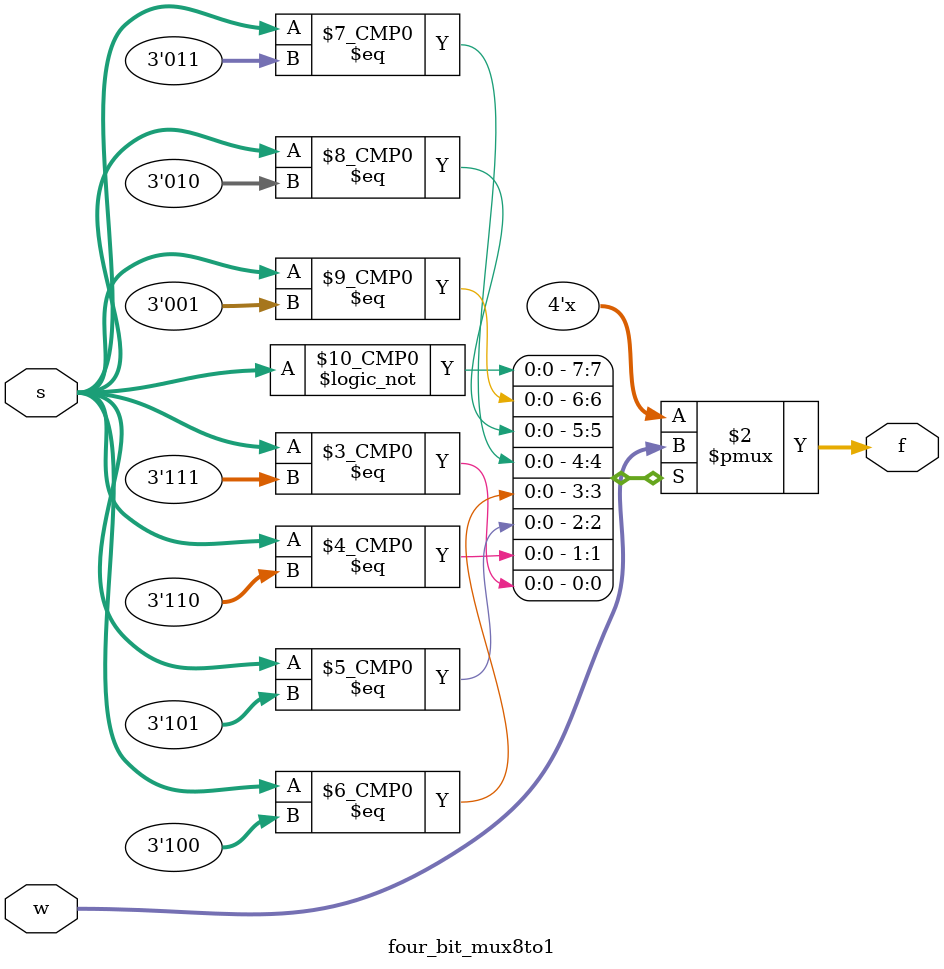
<source format=v>
module four_bit_mux8to1 (w, s, f);
    input [0:31] w;
    input [2:0] s;
    output reg [3:0] f;

    always @(*)
    begin
        case (s)
            3'b000: f = w[0:3];
            3'b001: f = w[4:7];
            3'b010: f = w[8:11];
            3'b011: f = w[12:15];
            3'b100: f = w[16:19];
            3'b101: f = w[20:23];
            3'b110: f = w[24:27];
            3'b111: f = w[28:31];
            default: f = 4'b0000;
        endcase
    end
endmodule
</source>
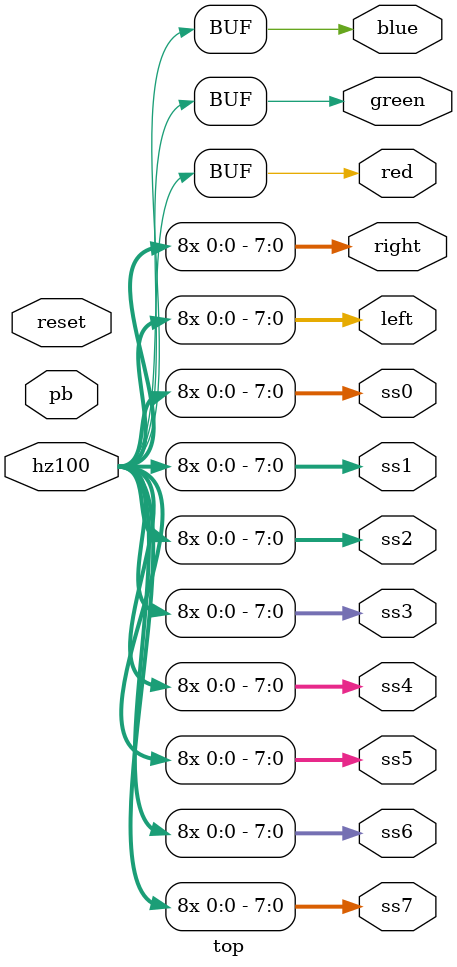
<source format=v>
/*************************************************************
    Welcome to the new ice40HX8K simulation board!
    This demo is pretty straightforward. Press 1 or click
    on the button 1 to reset all flip flops and start the
    different counters on all the outputs.
**************************************************************/

module top (hz100, reset, pb, ss7, ss6, ss5, ss4, ss3, ss2, ss1, ss0, left, right, red, green, blue);

  input hz100;
  input reset;
  input [20:0] pb;
  output [7:0] ss7;
  output [7:0] ss6;
  output [7:0] ss5;
  output [7:0] ss4;
  output [7:0] ss3;
  output [7:0] ss2;
  output [7:0] ss1;
  output [7:0] ss0;
  output [7:0] left;
  output [7:0] right;
  output red;
  output green;
  output blue;

  assign {left, right, ss7, ss6, ss5, ss4, ss3, ss2, ss1, ss0, red, green, blue} = {83{hz100}};

endmodule

</source>
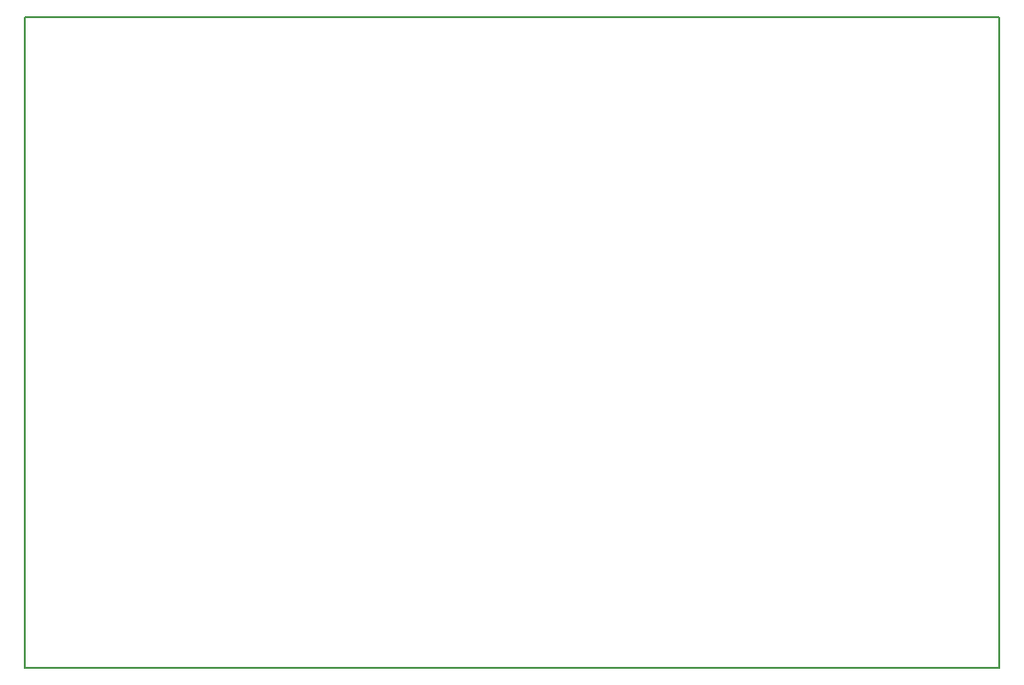
<source format=gbr>
G04 #@! TF.FileFunction,Profile,NP*
%FSLAX46Y46*%
G04 Gerber Fmt 4.6, Leading zero omitted, Abs format (unit mm)*
G04 Created by KiCad (PCBNEW 4.0.7) date 12/08/18 05:52:10*
%MOMM*%
%LPD*%
G01*
G04 APERTURE LIST*
%ADD10C,0.100000*%
%ADD11C,0.150000*%
G04 APERTURE END LIST*
D10*
D11*
X115163600Y-73863200D02*
X201625200Y-73863200D01*
X115163600Y-131724400D02*
X115163600Y-73863200D01*
X201625200Y-131724400D02*
X115163600Y-131724400D01*
X201625200Y-73863200D02*
X201625200Y-131724400D01*
M02*

</source>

= = =

■ **Exercise details**
Without the pictures, write out the lines from the beginning of the entries through the line with "output green;".

■ **Written response**
<source format=v>
module four_bit_mux8to1 (w, s, f);
    input [0:31] w;
    input [2:0] s;
    output reg [3:0] f;

    always @(*)
    begin
        case (s)
            3'b000: f = w[0:3];
            3'b001: f = w[4:7];
            3'b010: f = w[8:11];
            3'b011: f = w[12:15];
            3'b100: f = w[16:19];
            3'b101: f = w[20:23];
            3'b110: f = w[24:27];
            3'b111: f = w[28:31];
            default: f = 4'b0000;
        endcase
    end
endmodule
</source>
<source format=v>
/*************************************************************
    Welcome to the new ice40HX8K simulation board!
    This demo is pretty straightforward. Press 1 or click
    on the button 1 to reset all flip flops and start the
    different counters on all the outputs.
**************************************************************/

module top (hz100, reset, pb, ss7, ss6, ss5, ss4, ss3, ss2, ss1, ss0, left, right, red, green, blue);

  input hz100;
  input reset;
  input [20:0] pb;
  output [7:0] ss7;
  output [7:0] ss6;
  output [7:0] ss5;
  output [7:0] ss4;
  output [7:0] ss3;
  output [7:0] ss2;
  output [7:0] ss1;
  output [7:0] ss0;
  output [7:0] left;
  output [7:0] right;
  output red;
  output green;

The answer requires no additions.